Lift\[ \frac{Confidence(A\to B)}{P(B)} = \frac{P(A^{\wedge}B )}{P(A)*P(B)} \]
Measures whether data points that have both A and B are more common than would be expected from the base rate of each
Merceron & Yacef (2008) note that it is easy to interpret (lift over 1 indicates stronger association)

Example

Rule:If a student took BDEMOOC, the student published EDM paper
Lift?

\[ \frac{P(A^{\wedge}B )}{P(A)*P(B)} \]
(0.4)/(0.5*0.5) = 1.6

Merceron & Yacef recommendation

Rules with high cosine or high lift should be considered interesting
Rules with high cosine or high lift should be considered interesting

Other Interestingness measures

(Tan, Kumar, & Srivastava, 2002)

Worth drawing your attention to

Jaccard

\[ \frac{P(A^{\wedge}B)}{P(A)+P(B)- P(A^{\wedge}B)} \]
Measures the relative degree to which having A and B together is more likely than having either A or B but not both

Other idea for selection

Select rules based both on interestingness and based on being different from other rules already selected (e.g., involve different operators)

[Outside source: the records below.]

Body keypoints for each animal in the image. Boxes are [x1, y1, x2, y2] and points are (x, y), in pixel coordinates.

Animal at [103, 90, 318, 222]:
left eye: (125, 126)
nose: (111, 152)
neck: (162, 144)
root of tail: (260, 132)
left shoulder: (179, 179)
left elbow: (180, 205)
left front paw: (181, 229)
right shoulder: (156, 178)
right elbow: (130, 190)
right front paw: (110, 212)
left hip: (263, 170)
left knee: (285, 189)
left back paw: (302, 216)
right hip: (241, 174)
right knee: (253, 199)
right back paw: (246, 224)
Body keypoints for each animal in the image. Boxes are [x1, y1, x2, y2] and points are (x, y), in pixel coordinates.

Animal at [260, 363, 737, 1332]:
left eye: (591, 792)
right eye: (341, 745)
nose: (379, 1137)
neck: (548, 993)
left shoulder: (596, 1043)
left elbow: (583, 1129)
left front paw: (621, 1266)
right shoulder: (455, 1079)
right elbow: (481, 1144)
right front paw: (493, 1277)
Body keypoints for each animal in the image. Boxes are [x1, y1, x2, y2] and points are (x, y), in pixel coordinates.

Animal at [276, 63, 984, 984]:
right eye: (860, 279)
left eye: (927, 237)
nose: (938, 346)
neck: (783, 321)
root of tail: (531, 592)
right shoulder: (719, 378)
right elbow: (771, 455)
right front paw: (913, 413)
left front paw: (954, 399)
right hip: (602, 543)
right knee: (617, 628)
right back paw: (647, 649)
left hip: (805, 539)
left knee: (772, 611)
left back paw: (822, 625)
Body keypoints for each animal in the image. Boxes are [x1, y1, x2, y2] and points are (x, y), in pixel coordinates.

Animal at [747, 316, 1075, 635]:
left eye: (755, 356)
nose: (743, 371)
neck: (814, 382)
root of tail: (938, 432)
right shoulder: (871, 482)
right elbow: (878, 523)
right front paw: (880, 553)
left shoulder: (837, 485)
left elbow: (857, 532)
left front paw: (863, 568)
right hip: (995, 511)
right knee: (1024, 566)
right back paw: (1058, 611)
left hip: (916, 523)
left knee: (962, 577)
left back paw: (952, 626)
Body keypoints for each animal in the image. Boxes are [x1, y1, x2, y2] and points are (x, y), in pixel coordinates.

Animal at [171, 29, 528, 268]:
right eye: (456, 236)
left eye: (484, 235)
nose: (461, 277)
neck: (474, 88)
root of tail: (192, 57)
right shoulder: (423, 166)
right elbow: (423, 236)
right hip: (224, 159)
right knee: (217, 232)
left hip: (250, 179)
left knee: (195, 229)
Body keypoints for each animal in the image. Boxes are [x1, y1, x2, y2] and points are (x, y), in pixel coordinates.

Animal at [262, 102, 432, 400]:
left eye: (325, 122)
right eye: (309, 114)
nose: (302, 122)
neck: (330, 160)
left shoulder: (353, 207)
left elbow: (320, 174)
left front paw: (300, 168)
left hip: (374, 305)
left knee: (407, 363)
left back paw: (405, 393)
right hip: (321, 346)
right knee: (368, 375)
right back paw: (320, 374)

Alternate approach (Bazaldua et al., 2014)

Compared “interestingness” measures to human judgments about how interesting the rules were
They found that Jaccard and Cosine were the best single predictors
And that Lift had predictive power independent of them
But they also found that the correlations between [Jaccard and Cosine] and [human ratings of interestingness] were negative
- For Cosine, opposite of prediction in Merceron & Yacef!

Questions? Comments?

Association Rule Mining

Find rules
Evaluate rules

The Apriori algorithm (Agrawal et al., 1996)

Generate frequent itemset
Generate rules from frequent itemset

Generate Frequent Itemset

Generate all single items, take those with support over threshold – {i1}
Generate all pairs of items from items in {i1}, take those with support over threshold – {i2}
Generate all triplets of items from items in {i2}, take those with support over threshold – {i3}
And so on…
Then form joint itemset of all itemsets

Generate Rules From Frequent Itemset

Given a frequent itemset, take all items with at least two components
Generate rules from these items
- E.g. {A,B,C,D} leads to {A,B,C}->D, {A,B,D}->C, {A,B}->{C,D}, etc. etc.
Eliminate rules with confidence below threshold

Finally

Rank the resulting rules using your interest measures

Questions? Comments?

Variant on association rules

Negative association rules (Brin et al., 1997)
- What doesn’t go together?(especially if probability suggests that two things should go together)
- People who buy diapers don’t buy car wax, even though 30-year old males buy both?
- People who take advanced data mining don’t take hierarchical linear models, even though everyone who takes either has advanced math?
- Students who game the system don’t go off-task?

Rules in Education

What might be some reasonable applications for Association Rule Mining in education?
Can you brainstorm some ways you might use them in your own work?